While the CLI is designed for interactive use, automation is supported for CI/CD pipelines:
# Automated crawling with predetermined settings
pointer scrape --max-pages 100 --concurrency 5 --fast --no-pii-protection

# Direct status check for specific crawl
pointer status --crawl-id abc123 --pages

# Skip confirmations for scripted cleanup
pointer purge --crawl-id abc123 --force
Use automation options carefully.
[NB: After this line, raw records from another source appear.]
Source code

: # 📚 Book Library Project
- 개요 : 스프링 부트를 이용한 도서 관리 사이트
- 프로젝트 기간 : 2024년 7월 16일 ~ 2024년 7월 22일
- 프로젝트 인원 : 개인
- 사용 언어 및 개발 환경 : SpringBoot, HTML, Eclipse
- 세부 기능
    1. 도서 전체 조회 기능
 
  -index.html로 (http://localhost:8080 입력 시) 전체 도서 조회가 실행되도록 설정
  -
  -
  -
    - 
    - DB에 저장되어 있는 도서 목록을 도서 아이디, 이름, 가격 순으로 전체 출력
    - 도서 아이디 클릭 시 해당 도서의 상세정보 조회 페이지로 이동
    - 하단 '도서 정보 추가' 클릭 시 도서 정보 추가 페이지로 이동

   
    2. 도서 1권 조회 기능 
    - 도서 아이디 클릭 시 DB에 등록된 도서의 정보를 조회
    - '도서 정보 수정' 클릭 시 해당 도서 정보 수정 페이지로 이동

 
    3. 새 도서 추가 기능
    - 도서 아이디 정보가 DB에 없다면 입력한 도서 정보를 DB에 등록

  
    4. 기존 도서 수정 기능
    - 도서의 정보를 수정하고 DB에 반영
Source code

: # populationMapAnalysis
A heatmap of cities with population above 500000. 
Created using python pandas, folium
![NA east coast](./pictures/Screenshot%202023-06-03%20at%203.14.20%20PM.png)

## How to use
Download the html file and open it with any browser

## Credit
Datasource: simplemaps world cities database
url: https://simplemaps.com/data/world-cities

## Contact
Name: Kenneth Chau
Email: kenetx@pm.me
Interactive mode provides safety confirmations and validation that prevent common errors.

Troubleshooting

Authentication errors

If you encounter authentication issues:
  1. Verify your API key is valid in the dashboard
  2. Check environment variable is set correctly: echo $POINTER_SECRET_KEY
  3. Ensure the key hasn’t expired
  4. Confirm you have necessary permissions

Crawling interruptions

The crawler automatically saves progress. If interrupted:
pointer scrape
# Will prompt: "Resume from where it left off?"

Upload limitations

  • Maximum 500 pages per upload (API limit)
  • Large crawls are automatically truncated
  • Use --max-pages to control crawl size upfront

Next steps

After successfully crawling and uploading your content:
  1. View your enriched knowledge base in the Knowledge section
  2. Configure AI features to leverage the collected data
  3. Monitor analytics to understand content usage
  4. Set up regular crawls to keep knowledge current